-- Opening Marker --
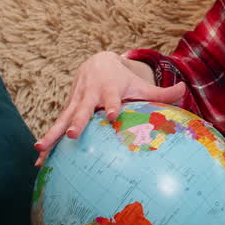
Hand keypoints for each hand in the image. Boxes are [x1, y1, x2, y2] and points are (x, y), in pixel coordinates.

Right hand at [34, 50, 186, 166]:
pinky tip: (38, 162)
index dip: (112, 106)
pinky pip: (55, 128)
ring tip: (40, 150)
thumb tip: (185, 89)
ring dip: (52, 134)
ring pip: (62, 120)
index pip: (111, 99)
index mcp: (109, 90)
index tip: (112, 115)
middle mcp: (89, 96)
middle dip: (77, 123)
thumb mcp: (140, 85)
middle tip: (71, 136)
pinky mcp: (66, 111)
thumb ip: (161, 92)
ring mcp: (75, 103)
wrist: (96, 63)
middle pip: (82, 110)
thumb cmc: (122, 81)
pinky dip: (48, 144)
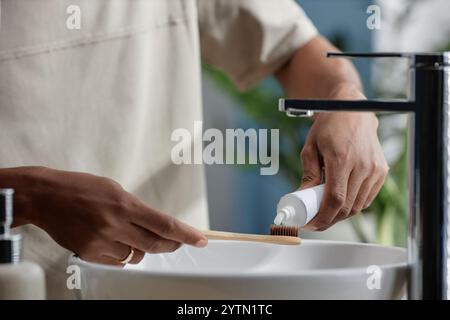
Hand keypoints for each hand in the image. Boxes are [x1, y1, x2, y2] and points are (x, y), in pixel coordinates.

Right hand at [17, 167, 207, 265]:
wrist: (45, 196)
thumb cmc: (81, 188)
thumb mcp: (115, 189)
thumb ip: (135, 208)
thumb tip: (154, 226)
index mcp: (125, 204)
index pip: (165, 224)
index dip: (186, 234)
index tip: (200, 240)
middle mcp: (116, 224)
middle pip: (155, 245)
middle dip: (170, 245)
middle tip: (176, 243)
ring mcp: (102, 241)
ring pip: (135, 256)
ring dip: (140, 249)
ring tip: (128, 235)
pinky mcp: (89, 253)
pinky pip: (116, 262)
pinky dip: (120, 254)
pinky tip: (111, 241)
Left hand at [300, 104, 388, 230]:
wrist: (352, 110)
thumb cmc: (328, 126)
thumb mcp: (311, 147)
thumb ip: (308, 174)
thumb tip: (302, 197)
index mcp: (341, 159)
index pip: (335, 199)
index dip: (323, 217)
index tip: (311, 224)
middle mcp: (362, 166)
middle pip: (347, 207)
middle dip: (329, 220)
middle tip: (315, 222)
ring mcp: (375, 169)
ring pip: (358, 206)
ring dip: (341, 215)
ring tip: (325, 213)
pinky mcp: (381, 171)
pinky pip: (367, 198)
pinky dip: (353, 205)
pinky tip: (341, 203)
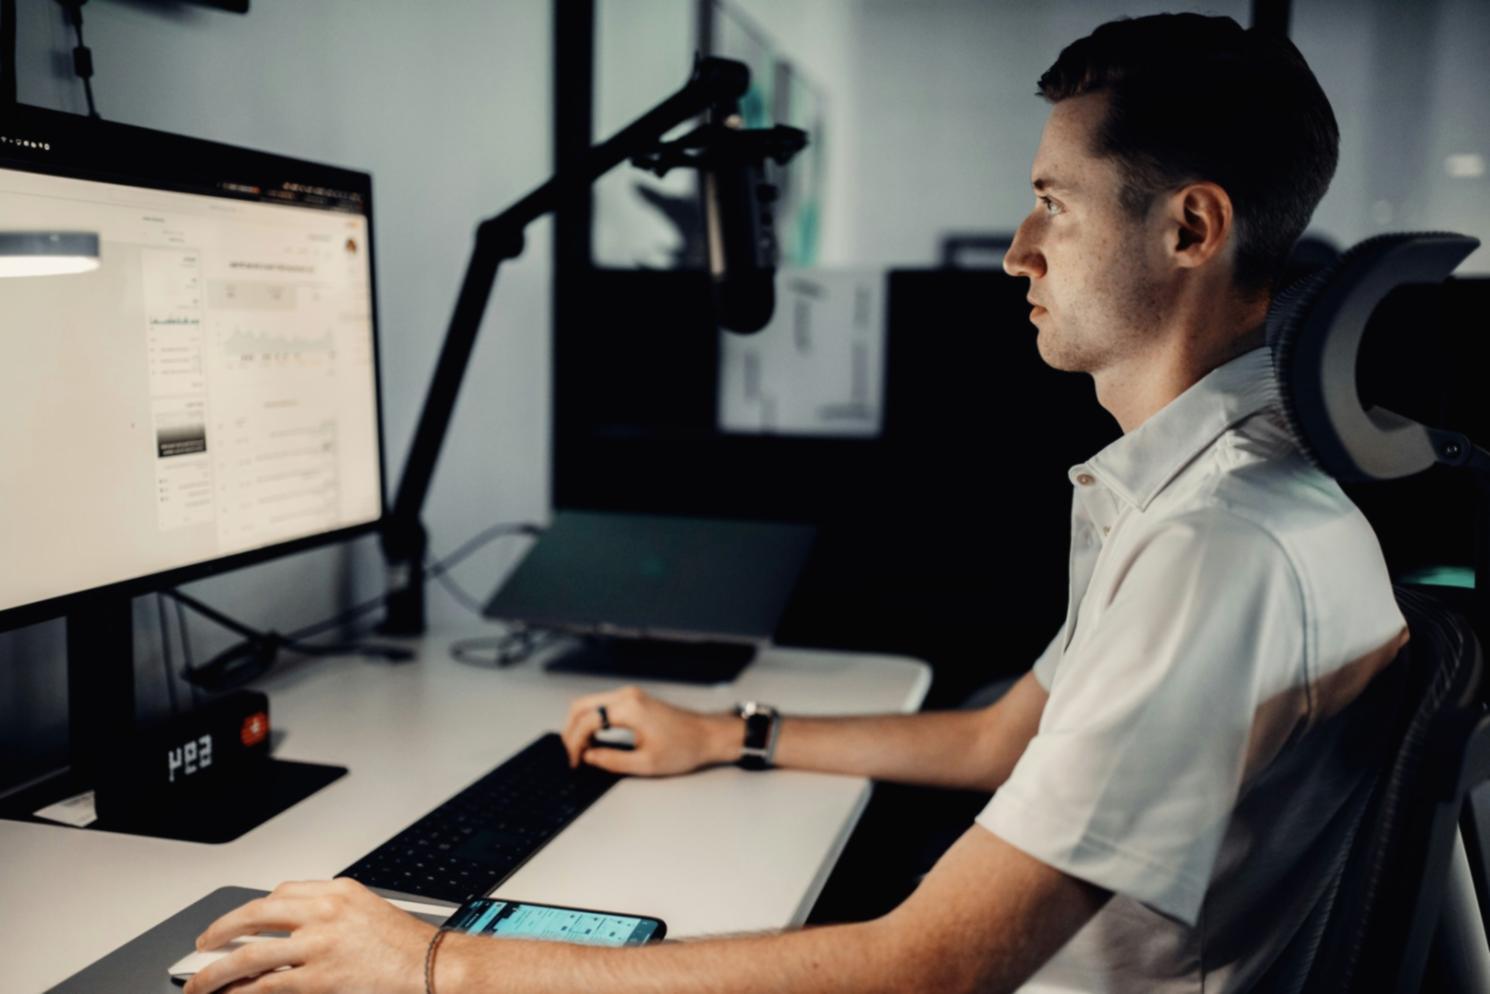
-- Closing Marker --
Exercise requirements: Reprint all the data above verbatim, excluding pictures.

Output:
Hand keypoints for each hand in the image. Boxes are [x1, y1, x2, y2] and points are (x, y), in pixel coordinates.

Right hand at [34, 50, 186, 166]:
pinky tip: (38, 162)
index dip: (112, 106)
pinky pip: (55, 128)
ring tip: (40, 150)
thumb tip: (185, 89)
ring dip: (52, 134)
ring pip: (62, 120)
index pip: (111, 99)
index mcp: (109, 90)
index tip: (112, 115)
middle mcp: (89, 96)
middle dip: (77, 123)
thumb mcp: (140, 85)
middle tip: (71, 136)
pinky mcp: (66, 111)
thumb ip: (161, 92)
ring mcp: (75, 103)
wrist: (96, 63)
middle pip: (82, 110)
thumb cmc: (122, 81)
pinky dip: (48, 144)
Hand keypoints for each hand in the image. Boxes are [x1, y1, x2, y2] and points are (x, y), in pixel coordinates.

Right hand at [17, 167, 207, 265]:
wrist: (45, 196)
thumb cmc: (81, 188)
thumb mcp: (115, 189)
thumb ip: (135, 208)
thumb tip: (154, 226)
index mcp: (125, 204)
index pip: (165, 224)
index dip: (186, 234)
index tip: (200, 240)
middle mcp: (116, 224)
middle pip: (155, 245)
middle dip: (170, 245)
middle tip: (176, 243)
ring mcp: (102, 241)
ring pip: (135, 256)
ring dip: (140, 249)
ring tip: (128, 235)
pinky mcp: (89, 253)
pinky pip: (116, 262)
pinky dip: (120, 254)
pinky tip: (111, 241)
Left hand at [300, 104, 388, 230]:
wrist: (352, 110)
thumb cmc: (328, 126)
thumb mcp: (311, 147)
thumb ip: (308, 174)
thumb tip: (302, 197)
index mcp: (341, 159)
index pip: (335, 199)
index dip: (323, 217)
index tip: (311, 224)
middle mcp: (362, 166)
middle pip: (347, 207)
middle dip: (329, 220)
middle tip: (315, 222)
ring mcp: (375, 169)
ring pip: (358, 206)
ring dip: (341, 215)
ring tip: (325, 213)
pinky mcp: (381, 171)
pinky pip: (367, 198)
pinky dip: (353, 205)
pinky tip: (341, 203)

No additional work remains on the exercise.